> [TRY IT] What you return should be the full listing, copied exactly and stripped of its pictures.

> [GIVEN DATA]

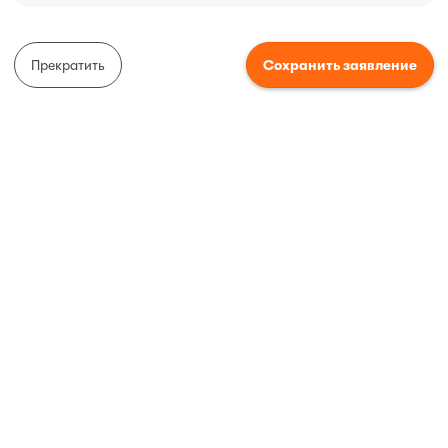
Прекратить
Сохранить заявление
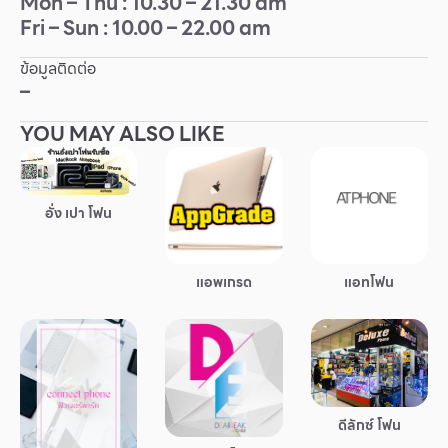
Mon – Thu : 10.30 – 21.30 am
Fri – Sun : 10.00 – 22.00 am
Other
ข้อมูลติดต่อ
School
–
YOU MAY ALSO LIKE
Service
Superstores
อั่ง เปา โฟน
สมาชิก F-MEMBER
แอพเกรด
แอทโฟน
กิจกรรมและโปรโมชั่น
ข้อเสนอพิเศษ
สำหรับนักท่องเที่ยว
มีอะไรใหม่
ดีลักซ์ โฟน
แผนผังร้านค้า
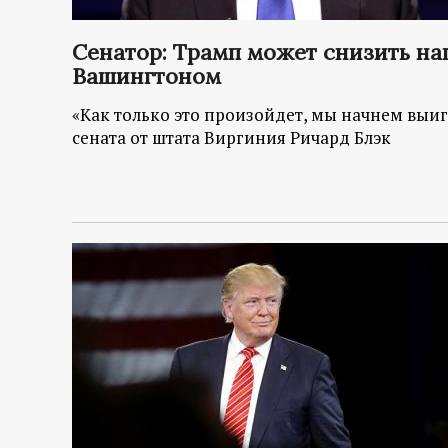
Сенатор: Трамп может снизить н
Вашингтоном
«Как только это произойдет, мы начнем выиг
сената от штата Виргиния Ричард Блэк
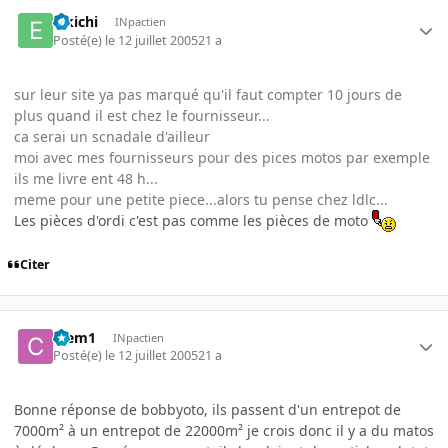
Eikichi
INpactien
Posté(e)
le 12 juillet 2005
21 a
sur leur site ya pas marqué qu'il faut compter 10 jours de
plus quand il est chez le fournisseur...
ca serai un scnadale d'ailleur
moi avec mes fournisseurs pour des pices motos par exemple
ils me livre ent 48 h...
meme pour une petite piece...alors tu pense chez ldlc...
Les pièces d'ordi c'est pas comme les pièces de moto
Citer
Clem1
INpactien
Posté(e)
le 12 juillet 2005
21 a
Bonne réponse de bobbyoto, ils passent d'un entrepot de
7000m² à un entrepot de 22000m² je crois donc il y a du matos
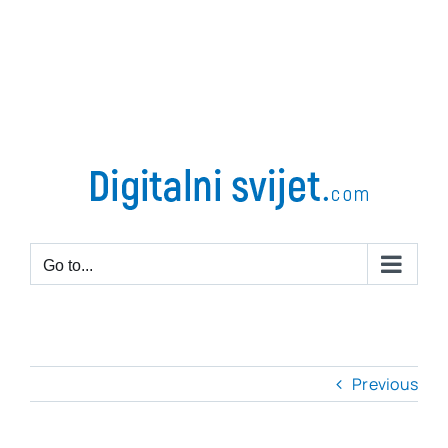
Go to...
Previous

> [RESPONSE AREA]
Прекратить
Сохранить заявление
Mon – Thu : 10.30 – 21.30 am
Fri – Sun : 10.00 – 22.00 am
Other
ข้อมูลติดต่อ
School
–
YOU MAY ALSO LIKE
Service
Superstores
อั่ง เปา โฟน
สมาชิก F-MEMBER
แอพเกรด
แอทโฟน
กิจกรรมและโปรโมชั่น
ข้อเสนอพิเศษ
สำหรับนักท่องเที่ยว
มีอะไรใหม่
ดีลักซ์ โฟน
แผนผังร้านค้า
Сенатор: Трамп может снизить н
Вашингтоном
«Как только это произойдет, мы начнем выиг
сената от штата Виргиния Ричард Блэк
Eikichi
INpactien
Posté(e)
le 12 juillet 2005
21 a
sur leur site ya pas marqué qu'il faut compter 10 jours de
plus quand il est chez le fournisseur...
ca serai un scnadale d'ailleur
moi avec mes fournisseurs pour des pices motos par exemple
ils me livre ent 48 h...
meme pour une petite piece...alors tu pense chez ldlc...
Les pièces d'ordi c'est pas comme les pièces de moto
Citer
Clem1
INpactien
Posté(e)
le 12 juillet 2005
21 a
Bonne réponse de bobbyoto, ils passent d'un entrepot de
7000m² à un entrepot de 22000m² je crois donc il y a du matos
Go to...
Previous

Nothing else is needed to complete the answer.